Commissioners on Thursday, Oct. 8, approved the program in a 2-1 vote with Commissioner Clyde Graeber opposed.

The program, which expires in 2012, offers a property tax rebate of 100 percent for three years and 50 percent for an additional three years on new residential structures. It also offers a rebate of 85 percent for three years and 25 percent for three additional years on new commercial structures.

To qualify for the rebate program, structures must be appraised at a minimum of $140,000. The rebate applies only to the portion of property taxes that would go to the city of Basehor.

Commissioner J.C. Tellefson said he believed the program was a positive step that would fuel economic growth in Basehor, thus spurring expansion and generating revenue in Leavenworth County.

“I think it’s a very creative idea, and I will support it enthusiastically,” Tellefson said. “If we don’t do it, we make 100 percent of nothing.”

Graeber said he was concerned the county would lose money because of the plan, specifically on houses that would have been built regardless of the rebate program.

“You're not losing anything you don't already have,” Basehor City Council member David Breuer told commissioners. “We're trying to stay competitive with our neighbors to the east.”

Breuer stressed the necessity of a competitive advantage with cities like Bonner Springs and Kansas City, Kan., that have similar rebate programs that could potentially lure potential homeowners away from Basehor.

“I think the Basehor community and Leavenworth County is a fabulous place to live,” Breuer said. “We have to get onboard and be aggressive to compete with other cities.”

In addition to the eventual revenue from property taxes on new homes and businesses, Breuer pointed out the city and county would also reap the benefits of added shopping and more students in schools.

Commissioner John Flower said he saw the plan as having only the potential to help the county and Basehor.

“Anything that promotes and sells the county… I’m in for it,” Flower said. “It seems to me to be revenue neutral and expense neutral in the first part. And it seems then to be revenue positive and expense positive in the long run.”

One problem with the plan, Graeber said, is it could rebate taxes to one person who was inside the eligiblility requirements of the program and not rebate taxes to that person’s next-door neighbors.

“We have Mary Jones over here getting 95 percent of her taxes back, and Mary Smith pays the full load,” Graeber said. “And they live right next to each other. That doesn’t seem right.”

Flower said he understood this complaint, but his assessment of it was simply, “life happens.”
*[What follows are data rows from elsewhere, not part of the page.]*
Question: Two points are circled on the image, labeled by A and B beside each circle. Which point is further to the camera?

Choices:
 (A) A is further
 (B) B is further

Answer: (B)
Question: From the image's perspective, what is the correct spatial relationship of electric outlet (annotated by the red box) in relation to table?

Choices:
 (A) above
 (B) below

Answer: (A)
Along with the new program, the county also approved the extension of an existing rebate program for rehabilitation of properties in Basehor that allows for a 95 percent rebate on residential property taxes for five years, 50 percent on commercial property taxes for five years and 50 percent on industrial property taxes for 10 years.

The program has been in effect since 2001 and will now run until 2014.

The new rebate program already had gained approval from the Basehor City Council, Basehor Community Library, Fairmount Township Fire District and Basehor-Linwood School District, and it is now in full effect retroactive to a July 1, 2009, start date.